> [Task brief]: Reproduce exactly the lines of the material beneath, from the line that contains "[110,60,123,68] a. ->" to the line that contains "[595,81,971,99] [622,104,999,119] [622,122,964,140]", both included, and no other lines.

> [Supplied information]:
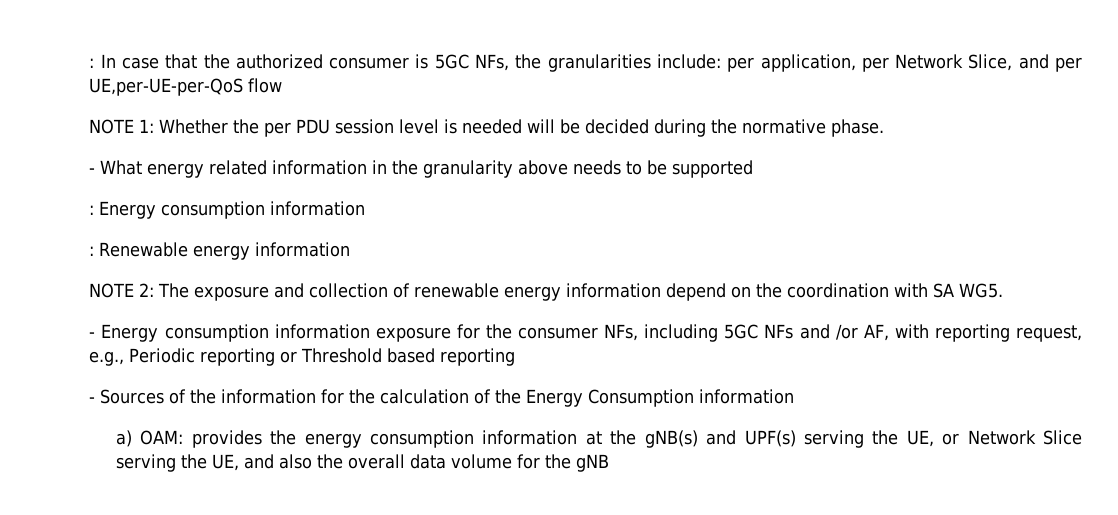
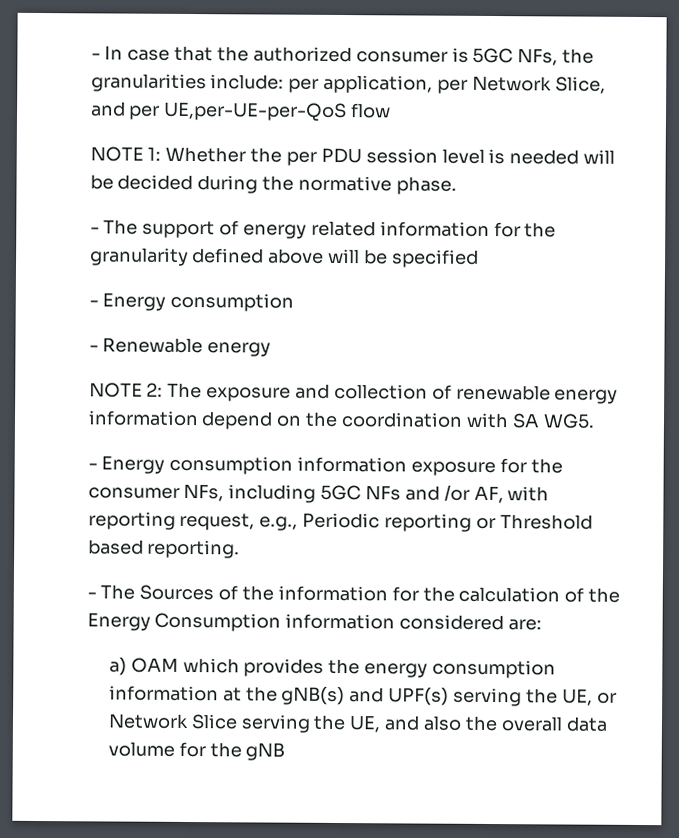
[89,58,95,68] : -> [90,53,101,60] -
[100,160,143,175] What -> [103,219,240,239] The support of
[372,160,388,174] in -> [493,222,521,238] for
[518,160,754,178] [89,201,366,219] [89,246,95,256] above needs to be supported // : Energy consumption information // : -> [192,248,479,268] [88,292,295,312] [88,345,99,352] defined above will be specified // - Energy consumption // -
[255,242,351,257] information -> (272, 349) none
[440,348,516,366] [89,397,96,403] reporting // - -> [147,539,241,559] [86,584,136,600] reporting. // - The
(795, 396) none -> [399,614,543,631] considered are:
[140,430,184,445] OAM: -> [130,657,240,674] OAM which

==

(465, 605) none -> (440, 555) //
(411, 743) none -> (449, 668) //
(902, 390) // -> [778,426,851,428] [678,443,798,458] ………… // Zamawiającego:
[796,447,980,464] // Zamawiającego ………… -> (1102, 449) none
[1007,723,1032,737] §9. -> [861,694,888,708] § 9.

...

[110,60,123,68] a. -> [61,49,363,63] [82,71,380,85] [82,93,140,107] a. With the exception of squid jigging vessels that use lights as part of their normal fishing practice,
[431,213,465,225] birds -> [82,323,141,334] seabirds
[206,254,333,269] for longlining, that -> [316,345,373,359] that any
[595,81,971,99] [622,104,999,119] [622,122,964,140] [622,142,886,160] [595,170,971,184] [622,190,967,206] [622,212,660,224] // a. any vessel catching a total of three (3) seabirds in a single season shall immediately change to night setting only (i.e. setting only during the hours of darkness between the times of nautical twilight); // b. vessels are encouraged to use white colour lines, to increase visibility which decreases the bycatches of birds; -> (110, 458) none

> [Task result]:
[110,60,123,68] a. -> [61,49,363,63] [82,71,380,85] [82,93,140,107] a. With the exception of squid jigging vessels that use lights as part of their normal fishing practice,
[431,213,465,225] birds -> [82,323,141,334] seabirds
[206,254,333,269] for longlining, that -> [316,345,373,359] that any
[595,81,971,99] [622,104,999,119] [622,122,964,140] [622,142,886,160] [595,170,971,184] [622,190,967,206] [622,212,660,224] // a. any vessel catching a total of three (3) seabirds in a single season shall immediately change to night setting only (i.e. setting only during the hours of darkness between the times of nautical twilight); // b. vessels are encouraged to use white colour lines, to increase visibility which decreases the bycatches of birds; -> (110, 458) none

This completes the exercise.